MTN MoMo's dominance stems from:

  • First-mover advantage (launched 2010, ahead of competitors).
  • MTN Rwanda's position as the largest mobile network operator in the country (~6-7 million subscribers).
  • The largest agent network nationwide.
  • A broader product suite (MoKash savings and loans, merchant payments, API platform).
  • Deep integration with RSwitch for interoperable payments.

Ownership

  • MTN Rwandacell PLC is the operating entity.
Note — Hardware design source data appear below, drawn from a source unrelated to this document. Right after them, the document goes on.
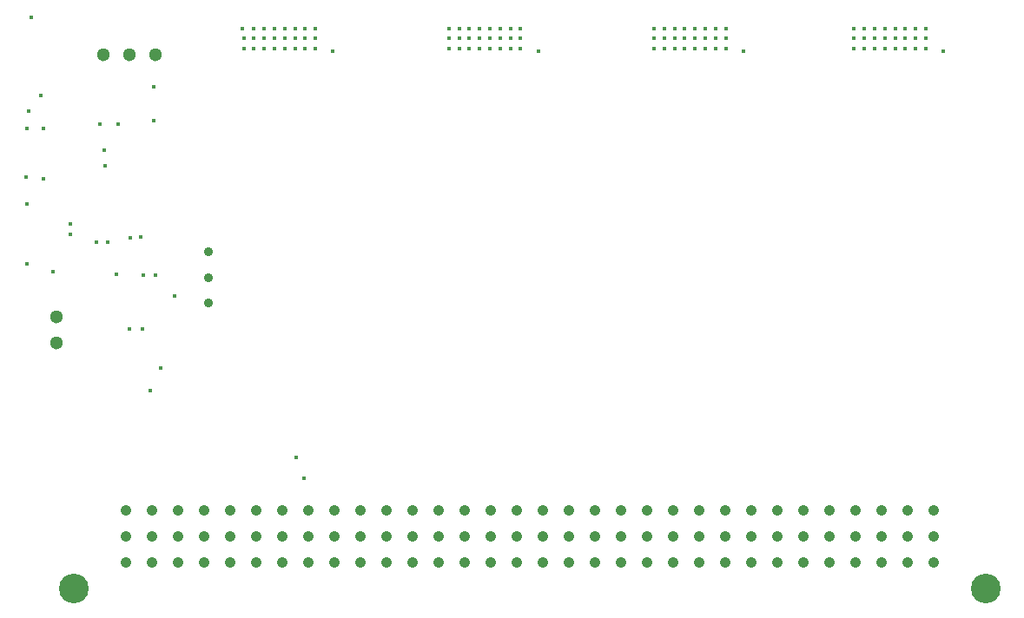
<source format=gbr>
%TF.GenerationSoftware,KiCad,Pcbnew,9.0.0*%
%TF.CreationDate,2025-04-06T17:49:01-04:00*%
%TF.ProjectId,Thruster_Control_Card_COPY,54687275-7374-4657-925f-436f6e74726f,rev?*%
%TF.SameCoordinates,Original*%
%TF.FileFunction,Plated,1,4,PTH,Drill*%
%TF.FilePolarity,Positive*%
%FSLAX46Y46*%
G04 Gerber Fmt 4.6, Leading zero omitted, Abs format (unit mm)*
G04 Created by KiCad (PCBNEW 9.0.0) date 2025-04-06 17:49:01*
%MOMM*%
%LPD*%
G01*
G04 APERTURE LIST*
%TA.AperFunction,ViaDrill*%
%ADD10C,0.400000*%
%TD*%
%TA.AperFunction,ComponentDrill*%
%ADD11C,0.889000*%
%TD*%
%TA.AperFunction,ComponentDrill*%
%ADD12C,1.070000*%
%TD*%
%TA.AperFunction,ComponentDrill*%
%ADD13C,1.300000*%
%TD*%
%TA.AperFunction,ComponentDrill*%
%ADD14C,2.890000*%
%TD*%
G04 APERTURE END LIST*
D10*
X151125000Y-67300000D03*
X151150000Y-69950000D03*
X151175000Y-75750000D03*
X151200000Y-62575000D03*
X151325000Y-60900000D03*
X151625000Y-51700000D03*
X152525000Y-59350000D03*
X152775000Y-62600000D03*
X152775000Y-67500000D03*
X153725000Y-76550000D03*
X155425000Y-71900000D03*
X155425000Y-72900000D03*
X157975000Y-73700000D03*
X158300000Y-62125000D03*
X158725000Y-64662500D03*
X158825000Y-66250000D03*
X159025000Y-73700000D03*
X159925000Y-76825000D03*
X160100000Y-62125000D03*
X161150000Y-82100000D03*
X161275000Y-73200000D03*
X162273752Y-73149999D03*
X162450000Y-82100000D03*
X162475000Y-76875000D03*
X163200000Y-88150000D03*
X163500000Y-58500000D03*
X163570264Y-61792050D03*
X163725000Y-76850000D03*
X164250000Y-85975000D03*
X165575000Y-78875000D03*
X172200000Y-52800000D03*
X172300000Y-53800000D03*
X172300000Y-54800000D03*
X173300000Y-52800000D03*
X173300000Y-53800000D03*
X173300000Y-54800000D03*
X174300000Y-52800000D03*
X174300000Y-53800000D03*
X174300000Y-54800000D03*
X175300000Y-52800000D03*
X175300000Y-53800000D03*
X175300000Y-54800000D03*
X176300000Y-52800000D03*
X176300000Y-53800000D03*
X176300000Y-54800000D03*
X177300000Y-52800000D03*
X177300000Y-53800000D03*
X177300000Y-54800000D03*
X177400000Y-94700000D03*
X178175000Y-96725000D03*
X178300000Y-52800000D03*
X178300000Y-53800000D03*
X178300000Y-54800000D03*
X179300000Y-52800000D03*
X179300000Y-53800000D03*
X179300000Y-54800000D03*
X181000000Y-55050000D03*
X192300000Y-52800000D03*
X192300000Y-53800000D03*
X192300000Y-54800000D03*
X193300000Y-52800000D03*
X193300000Y-53800000D03*
X193300000Y-54800000D03*
X194300000Y-52800000D03*
X194300000Y-53800000D03*
X194300000Y-54800000D03*
X195300000Y-52800000D03*
X195300000Y-53800000D03*
X195300000Y-54800000D03*
X196300000Y-52800000D03*
X196300000Y-53800000D03*
X196300000Y-54800000D03*
X197300000Y-52800000D03*
X197300000Y-53800000D03*
X197300000Y-54800000D03*
X198300000Y-52800000D03*
X198300000Y-53800000D03*
X198300000Y-54800000D03*
X199300000Y-52800000D03*
X199300000Y-53800000D03*
X199300000Y-54800000D03*
X201000000Y-55050000D03*
X212300000Y-52800000D03*
X212300000Y-53800000D03*
X212300000Y-54800000D03*
X213300000Y-52800000D03*
X213300000Y-53800000D03*
X213300000Y-54800000D03*
X214300000Y-52800000D03*
X214300000Y-53800000D03*
X214300000Y-54800000D03*
X215300000Y-52800000D03*
X215300000Y-53800000D03*
X215300000Y-54800000D03*
X216300000Y-52800000D03*
X216300000Y-53800000D03*
X216300000Y-54800000D03*
X217300000Y-52800000D03*
X217300000Y-53800000D03*
X217300000Y-54800000D03*
X218300000Y-52800000D03*
X218300000Y-53800000D03*
X218300000Y-54800000D03*
X219300000Y-52800000D03*
X219300000Y-53800000D03*
X219300000Y-54800000D03*
X221000000Y-55050000D03*
X231800000Y-52800000D03*
X231800000Y-53800000D03*
X231800000Y-54800000D03*
X232800000Y-52800000D03*
X232800000Y-53800000D03*
X232800000Y-54800000D03*
X233800000Y-52800000D03*
X233800000Y-53800000D03*
X233800000Y-54800000D03*
X234800000Y-52800000D03*
X234800000Y-53800000D03*
X234800000Y-54800000D03*
X235800000Y-52800000D03*
X235800000Y-53800000D03*
X235800000Y-54800000D03*
X236800000Y-52800000D03*
X236800000Y-53800000D03*
X236800000Y-54800000D03*
X237800000Y-52800000D03*
X237800000Y-53800000D03*
X237800000Y-54800000D03*
X238800000Y-52800000D03*
X238800000Y-53800000D03*
X238800000Y-54800000D03*
X240500000Y-55050000D03*
D11*
%TO.C,BOOT*%
X168900000Y-74600000D03*
X168900000Y-77100000D03*
X168900000Y-79600000D03*
D12*
%TO.C,J1*%
X160782000Y-99822000D03*
X160782000Y-102362000D03*
X160782000Y-104902000D03*
X163322000Y-99822000D03*
X163322000Y-102362000D03*
X163322000Y-104902000D03*
X165862000Y-99822000D03*
X165862000Y-102362000D03*
X165862000Y-104902000D03*
X168402000Y-99822000D03*
X168402000Y-102362000D03*
X168402000Y-104902000D03*
X170942000Y-99822000D03*
X170942000Y-102362000D03*
X170942000Y-104902000D03*
X173482000Y-99822000D03*
X173482000Y-102362000D03*
X173482000Y-104902000D03*
X176022000Y-99822000D03*
X176022000Y-102362000D03*
X176022000Y-104902000D03*
X178562000Y-99822000D03*
X178562000Y-102362000D03*
X178562000Y-104902000D03*
X181102000Y-99822000D03*
X181102000Y-102362000D03*
X181102000Y-104902000D03*
X183642000Y-99822000D03*
X183642000Y-102362000D03*
X183642000Y-104902000D03*
X186182000Y-99822000D03*
X186182000Y-102362000D03*
X186182000Y-104902000D03*
X188722000Y-99822000D03*
X188722000Y-102362000D03*
X188722000Y-104902000D03*
X191262000Y-99822000D03*
X191262000Y-102362000D03*
X191262000Y-104902000D03*
X193802000Y-99822000D03*
X193802000Y-102362000D03*
X193802000Y-104902000D03*
X196342000Y-99822000D03*
X196342000Y-102362000D03*
X196342000Y-104902000D03*
X198882000Y-99822000D03*
X198882000Y-102362000D03*
X198882000Y-104902000D03*
X201422000Y-99822000D03*
X201422000Y-102362000D03*
X201422000Y-104902000D03*
X203962000Y-99822000D03*
X203962000Y-102362000D03*
X203962000Y-104902000D03*
X206502000Y-99822000D03*
X206502000Y-102362000D03*
X206502000Y-104902000D03*
X209042000Y-99822000D03*
X209042000Y-102362000D03*
X209042000Y-104902000D03*
X211582000Y-99822000D03*
X211582000Y-102362000D03*
X211582000Y-104902000D03*
X214122000Y-99822000D03*
X214122000Y-102362000D03*
X214122000Y-104902000D03*
X216662000Y-99822000D03*
X216662000Y-102362000D03*
X216662000Y-104902000D03*
X219202000Y-99822000D03*
X219202000Y-102362000D03*
X219202000Y-104902000D03*
X221742000Y-99822000D03*
X221742000Y-102362000D03*
X221742000Y-104902000D03*
X224282000Y-99822000D03*
X224282000Y-102362000D03*
X224282000Y-104902000D03*
X226822000Y-99822000D03*
X226822000Y-102362000D03*
X226822000Y-104902000D03*
X229362000Y-99822000D03*
X229362000Y-102362000D03*
X229362000Y-104902000D03*
X231902000Y-99822000D03*
X231902000Y-102362000D03*
X231902000Y-104902000D03*
X234442000Y-99822000D03*
X234442000Y-102362000D03*
X234442000Y-104902000D03*
X236982000Y-99822000D03*
X236982000Y-102362000D03*
X236982000Y-104902000D03*
X239522000Y-99822000D03*
X239522000Y-102362000D03*
X239522000Y-104902000D03*
D13*
%TO.C,J7*%
X154025000Y-80950000D03*
X154025000Y-83490000D03*
%TO.C,SWCLK NRST SWDIO*%
X158620000Y-55400000D03*
X161160000Y-55400000D03*
X163700000Y-55400000D03*
D14*
%TO.C,J1*%
X155702000Y-107442000D03*
X244602000Y-107442000D03*
M02*

</source>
MTN Rwanda listed on the Rwanda Stock Exchange (RSE) in 2021, becoming one of the few MTN subsidiaries with a local listing.
  • MTN Group Limited (listed on the Johannesburg Stock Exchange) holds a majority stake.
  • The Government of Rwanda and other local institutional and retail investors hold minority stakes following the RSE listing.

Controversies

  • Market concentration: MTN MoMo's dominant position has raised questions about competitive dynamics, though the BNR's interoperability mandate via RSwitch is designed to reduce lock-in effects.
  • Agent fraud: Reports of agent-level fraud, including unauthorized transactions and social engineering scams, are a persistent industry-wide challenge in Rwanda.
  • MoKash loan practices: Consumer concerns about high effective interest rates on micro-loans and the risk of over-indebtedness — consistent with criticisms of similar products across East Africa.
  • Rural agent liquidity: Agent float management in rural and remote areas remains a constraint, sometimes limiting cash-out availability.
  • System reliability: Periodic platform outages have caused disruption, though no major prolonged incidents are publicly documented.